Steve Jobs wasnt great,he wasnt even close.A Indian newspaper cutting - djd
https://www.facebook.com/photo.php?fbid=2091775129416&set=a.1762869426979.2090507.1096390685&type=1&ref=nf

======
sipefree
> Any man heading the company that has a product to sell can do what he did.

I disagree.

If the CEO is not a part of the equation, then either the engineers and
designers at Apple just somehow randomly turned out to be just better than
everyone else, or he IS part of the equation.

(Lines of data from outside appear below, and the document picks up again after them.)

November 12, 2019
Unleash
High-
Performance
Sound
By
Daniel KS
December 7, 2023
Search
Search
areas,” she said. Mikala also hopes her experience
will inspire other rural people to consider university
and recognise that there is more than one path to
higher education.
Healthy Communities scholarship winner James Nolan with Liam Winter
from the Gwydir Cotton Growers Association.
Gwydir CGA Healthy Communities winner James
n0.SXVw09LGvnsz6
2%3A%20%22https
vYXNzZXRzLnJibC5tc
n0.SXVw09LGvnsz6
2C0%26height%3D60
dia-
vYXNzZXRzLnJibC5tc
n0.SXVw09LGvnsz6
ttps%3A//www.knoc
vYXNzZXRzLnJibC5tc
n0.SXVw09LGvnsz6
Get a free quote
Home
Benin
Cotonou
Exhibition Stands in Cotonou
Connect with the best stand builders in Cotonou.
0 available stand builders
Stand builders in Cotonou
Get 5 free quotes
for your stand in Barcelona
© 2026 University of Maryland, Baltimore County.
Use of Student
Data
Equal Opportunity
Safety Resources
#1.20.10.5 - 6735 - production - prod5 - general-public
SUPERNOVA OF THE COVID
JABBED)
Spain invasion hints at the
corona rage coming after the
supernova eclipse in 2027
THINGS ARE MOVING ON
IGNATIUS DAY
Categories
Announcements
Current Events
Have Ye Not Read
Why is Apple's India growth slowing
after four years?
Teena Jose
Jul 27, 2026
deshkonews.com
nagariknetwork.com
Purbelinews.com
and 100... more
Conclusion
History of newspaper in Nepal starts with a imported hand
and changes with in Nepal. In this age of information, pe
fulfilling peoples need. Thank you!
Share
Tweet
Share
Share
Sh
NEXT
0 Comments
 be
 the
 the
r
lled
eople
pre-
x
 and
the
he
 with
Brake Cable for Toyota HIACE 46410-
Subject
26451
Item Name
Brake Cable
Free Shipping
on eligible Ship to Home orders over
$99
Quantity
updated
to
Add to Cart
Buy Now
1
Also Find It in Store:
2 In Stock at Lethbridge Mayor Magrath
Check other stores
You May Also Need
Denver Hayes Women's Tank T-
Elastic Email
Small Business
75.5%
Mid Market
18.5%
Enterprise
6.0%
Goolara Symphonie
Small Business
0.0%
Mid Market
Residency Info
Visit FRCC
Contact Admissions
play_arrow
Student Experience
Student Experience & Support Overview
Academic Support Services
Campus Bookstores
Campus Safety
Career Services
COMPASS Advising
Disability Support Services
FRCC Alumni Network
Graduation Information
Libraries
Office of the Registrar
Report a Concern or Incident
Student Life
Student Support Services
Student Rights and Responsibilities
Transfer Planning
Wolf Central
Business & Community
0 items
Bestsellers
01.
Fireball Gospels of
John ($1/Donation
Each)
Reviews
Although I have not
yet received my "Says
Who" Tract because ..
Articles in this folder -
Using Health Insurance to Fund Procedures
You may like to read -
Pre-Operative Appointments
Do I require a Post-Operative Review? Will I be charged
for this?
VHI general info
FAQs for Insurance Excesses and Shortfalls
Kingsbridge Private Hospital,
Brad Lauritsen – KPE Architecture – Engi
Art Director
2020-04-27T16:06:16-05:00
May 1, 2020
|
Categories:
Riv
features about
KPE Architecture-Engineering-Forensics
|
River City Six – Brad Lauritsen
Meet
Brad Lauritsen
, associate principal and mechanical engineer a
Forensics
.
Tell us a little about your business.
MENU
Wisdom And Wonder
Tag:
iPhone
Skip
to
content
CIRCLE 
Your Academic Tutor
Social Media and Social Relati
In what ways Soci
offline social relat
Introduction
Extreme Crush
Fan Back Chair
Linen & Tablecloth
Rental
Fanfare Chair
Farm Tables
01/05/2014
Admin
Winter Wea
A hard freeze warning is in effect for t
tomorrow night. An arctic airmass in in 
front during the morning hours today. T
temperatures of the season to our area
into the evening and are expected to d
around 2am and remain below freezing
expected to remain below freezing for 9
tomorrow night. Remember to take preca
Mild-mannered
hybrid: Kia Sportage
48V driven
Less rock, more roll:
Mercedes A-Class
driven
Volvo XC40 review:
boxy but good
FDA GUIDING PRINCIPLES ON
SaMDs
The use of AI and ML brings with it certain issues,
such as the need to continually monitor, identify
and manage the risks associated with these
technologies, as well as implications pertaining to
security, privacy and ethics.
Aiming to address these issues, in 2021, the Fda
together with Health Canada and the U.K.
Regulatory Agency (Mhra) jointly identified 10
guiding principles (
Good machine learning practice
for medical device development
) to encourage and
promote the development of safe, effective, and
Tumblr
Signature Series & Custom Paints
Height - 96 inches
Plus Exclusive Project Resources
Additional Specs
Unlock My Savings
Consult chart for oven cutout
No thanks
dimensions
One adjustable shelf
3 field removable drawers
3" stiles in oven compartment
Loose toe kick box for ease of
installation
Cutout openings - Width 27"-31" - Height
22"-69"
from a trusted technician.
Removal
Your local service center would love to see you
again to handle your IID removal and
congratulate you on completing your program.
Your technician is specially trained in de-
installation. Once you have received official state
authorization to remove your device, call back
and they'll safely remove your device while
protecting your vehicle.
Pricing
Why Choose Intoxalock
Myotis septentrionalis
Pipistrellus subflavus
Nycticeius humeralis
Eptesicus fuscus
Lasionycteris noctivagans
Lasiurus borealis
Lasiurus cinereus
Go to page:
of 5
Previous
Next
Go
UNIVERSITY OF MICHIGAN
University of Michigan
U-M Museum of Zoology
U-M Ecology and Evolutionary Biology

Nobody in the media is arguing that Steve Jobs drew up the iPod design on some
graph paper and told people to build it. Everyone is praising him on his
ability to work with engineers and designers to improve products and prepare
them for consumers. That, and the ability to say no to stupid features tacked
on by the builders. He is praised for knowing what customers wanted, before
they knew they wanted it.

I can't imagine Steve designing the original iMac from scratch, but I can
imagine him getting his team together and saying: "Consumers need a beautiful
machine that they can take out of the box and turn on with no headaches or
setup and connect to the internet. Let's make it happen.". THAT is how Steve
thought differently.

I don't know how this article made it to the front page. It's uneducated
flame-bait.

------
dgreensp
I love how the first half of the scan is cropped off at: "Jobs did not even
eradicate poverty..." What a failure of a man.

I agree that the world needs leaders and visionaries in other areas besides
computer products, but hey, I'll take what I can get.

I disagree with the rest of the article -- the claims that Jobs was not great,
that he shirked his duty to humanity by not giving enough to charity, that he
didn't "better the lives of his fellow human beings," that he promoted the
idea of profit as motivation.

There are in fact simple refutations or counterpoints for most of this. A
corporation that uses profits to fund future development is a perfectly
reasonable vehicle for doing good in the world. Jobs was not primarily
motivated by money. And he made explicit that his way of changing the world
was by bringing it great tools for creative minds.